═══ Records for this task

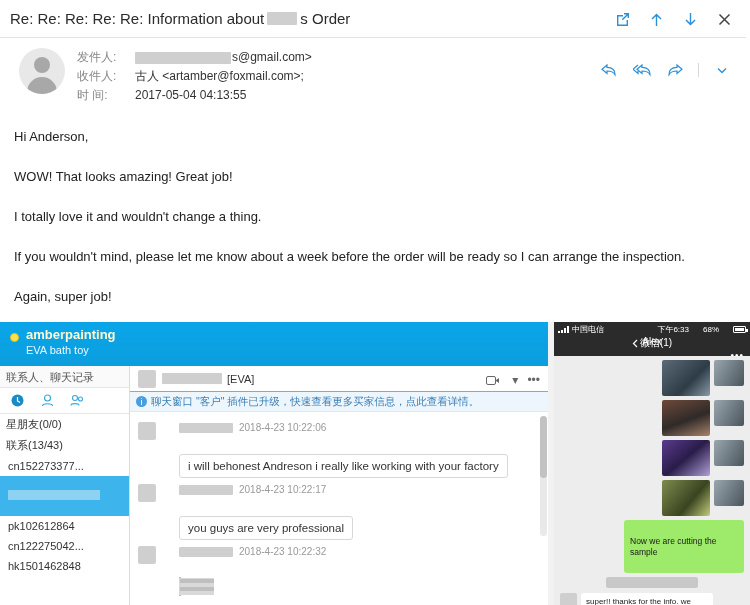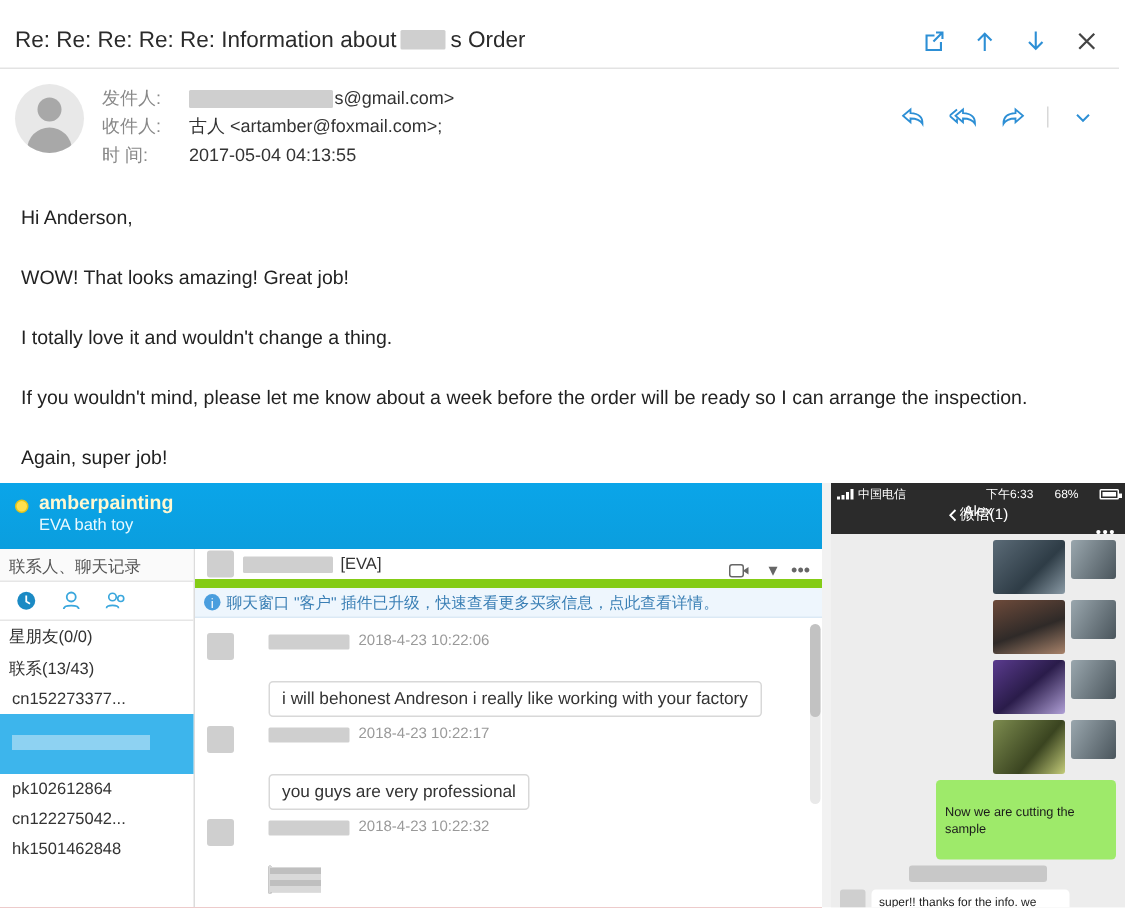--- a/index.html
+++ b/index.html
@@ -7,21 +7,21 @@
     margin: 0; padding: 0;
     width: 750px; height: 605px;
     overflow: hidden;
     font-family: "Liberation Sans", sans-serif;
     background: #ffffff;
   }
   .app { position: relative; width: 750px; height: 605px; }
 
   
   .email-pane {
-    position: absolute; left: 0; top: 8px; width: 746px; height: 322px;
+    position: absolute; left: 0; top: 0; width: 746px; height: 322px;
     background: #ffffff;
   }
   .email-header {
     position: relative;
     height: 38px;
     border-bottom: 1px solid #e3e3e3;
     display: flex; align-items: center;
   }
   .email-subject {
     font-size: 15px; color: #2b2b2b; padding-left: 10px;
@@ -41,21 +41,21 @@
     padding-right: 6px;
   }
   .icon-btn {
     width: 20px; height: 20px; display: inline-flex;
     align-items: center; justify-content: center;
     cursor: pointer;
   }
   .icon-btn svg { display: block; }
 
   .email-meta {
-    display: flex; padding: 10px 0 6px 10px;
+    display: flex; padding: 10px 0 6px 19px;
   }
   .avatar {
     width: 46px; height: 46px; border-radius: 50%;
     background: #e8e8e8; margin-right: 12px; flex: 0 0 46px;
     position: relative; overflow: hidden;
   }
   .avatar .head {
     position: absolute; width: 16px; height: 16px; border-radius: 50%;
     background: #a8a8a8; left: 15px; top: 9px;
   }
@@ -127,21 +127,21 @@
   .im-contact.selected {
     background: #3db5ec; color: #fff; height: 40px; position: relative;
   }
   .im-contact.selected .crd {
     position: absolute; left: 8px; top: 14px; width: 92px; height: 10px;
     background: #8ed2f2;
   }
 
   .im-right { flex: 1; position: relative; background: #fff; }
   .im-chat-head {
-    height: 26px; border-bottom: 6px solid #84cc16;
+    height: 26px; border-bottom: 1px solid #84cc16;
     display: flex; align-items: center; padding-left: 8px; position: relative;
   }
   .chat-avatar { width: 18px; height: 18px; background: #cfcfcf; border-radius: 2px; margin-right: 6px; }
   .chat-name-redact { width: 60px; height: 11px; }
   .chat-eva { font-size: 11px; color: #333; margin-left: 5px; }
   .chat-head-icons {
     position: absolute; right: 8px; top: 4px; display: flex; align-items: center; gap: 9px;
     color: #666; font-size: 12px;
   }
   .notice {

══════

**Job item**:
Go through the entries above and write them out again exactly, images left behind.

**Answer box**:
--- a/index.html
+++ b/index.html
@@ -7,21 +7,21 @@
     margin: 0; padding: 0;
     width: 750px; height: 605px;
     overflow: hidden;
     font-family: "Liberation Sans", sans-serif;
     background: #ffffff;
   }
   .app { position: relative; width: 750px; height: 605px; }
 
   
   .email-pane {
-    position: absolute; left: 0; top: 8px; width: 746px; height: 322px;
+    position: absolute; left: 0; top: 0; width: 746px; height: 322px;
     background: #ffffff;
   }
   .email-header {
     position: relative;
     height: 38px;
     border-bottom: 1px solid #e3e3e3;
     display: flex; align-items: center;
   }
   .email-subject {
     font-size: 15px; color: #2b2b2b; padding-left: 10px;
@@ -41,21 +41,21 @@
     padding-right: 6px;
   }
   .icon-btn {
     width: 20px; height: 20px; display: inline-flex;
     align-items: center; justify-content: center;
     cursor: pointer;
   }
   .icon-btn svg { display: block; }
 
   .email-meta {
-    display: flex; padding: 10px 0 6px 10px;
+    display: flex; padding: 10px 0 6px 19px;
   }
   .avatar {
     width: 46px; height: 46px; border-radius: 50%;
     background: #e8e8e8; margin-right: 12px; flex: 0 0 46px;
     position: relative; overflow: hidden;
   }
   .avatar .head {
     position: absolute; width: 16px; height: 16px; border-radius: 50%;
     background: #a8a8a8; left: 15px; top: 9px;
   }
@@ -127,21 +127,21 @@
   .im-contact.selected {
     background: #3db5ec; color: #fff; height: 40px; position: relative;
   }
   .im-contact.selected .crd {
     position: absolute; left: 8px; top: 14px; width: 92px; height: 10px;
     background: #8ed2f2;
   }
 
   .im-right { flex: 1; position: relative; background: #fff; }
   .im-chat-head {
-    height: 26px; border-bottom: 6px solid #84cc16;
+    height: 26px; border-bottom: 1px solid #84cc16;
     display: flex; align-items: center; padding-left: 8px; position: relative;
   }
   .chat-avatar { width: 18px; height: 18px; background: #cfcfcf; border-radius: 2px; margin-right: 6px; }
   .chat-name-redact { width: 60px; height: 11px; }
   .chat-eva { font-size: 11px; color: #333; margin-left: 5px; }
   .chat-head-icons {
     position: absolute; right: 8px; top: 4px; display: flex; align-items: center; gap: 9px;
     color: #666; font-size: 12px;
   }
   .notice {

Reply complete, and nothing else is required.